Mila 0.13.48
Deep Neural Network Library
Loading...
Searching...
No Matches
CublasLtMatMulBias.ixx File Reference

CUDA-accelerated matrix multiplication with bias addition using cuBLASLt. More...

#include <cublasLt.h>
#include <cuda_fp16.h>
#include <cuda_bf16.h>
#include <cuda_fp8.h>
#include <type_traits>
import Logging.Logger;
import CublasLt.Error;
import Dnn.TensorDataTypeTraits;
import Dnn.ITensor;

Detailed Description

CUDA-accelerated matrix multiplication with bias addition using cuBLASLt.

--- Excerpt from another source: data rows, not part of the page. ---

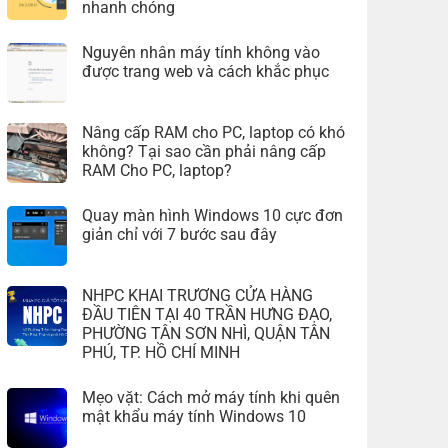
nhanh chóng
Nguyên nhân máy tính không vào
được trang web và cách khắc phục
Nâng cấp RAM cho PC, laptop có khó
không? Tại sao cần phải nâng cấp
RAM Cho PC, laptop?
Quay màn hình Windows 10 cực đơn
giản chỉ với 7 bước sau đây
NHPC KHAI TRƯƠNG CỬA HÀNG
ĐẦU TIÊN TẠI 40 TRẦN HƯNG ĐẠO,
PHƯỜNG TÂN SƠN NHÌ, QUẬN TÂN
PHÚ, TP. HỒ CHÍ MINH
Mẹo vặt: Cách mở máy tính khi quên
mật khẩu máy tính Windows 10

This module provides high-performance matrix multiplication operations optimized for neural network linear layers. It leverages NVIDIA's cuBLASLt library to efficiently execute matrix operations on GPU tensor cores with configurable precision modes.

Key features:

  • Mixed precision computation capabilities (FP32, FP16, BF16, FP8)
  • Optimized matrix multiplication with fused bias addition
  • Support for adaptive precision based on computation policy
  • Automatic algorithm selection via cuBLASLt heuristics

The implementation handles various data types with appropriate compute precision selection based on the provided ComputePrecision policy, including accuracy vs. performance tradeoffs.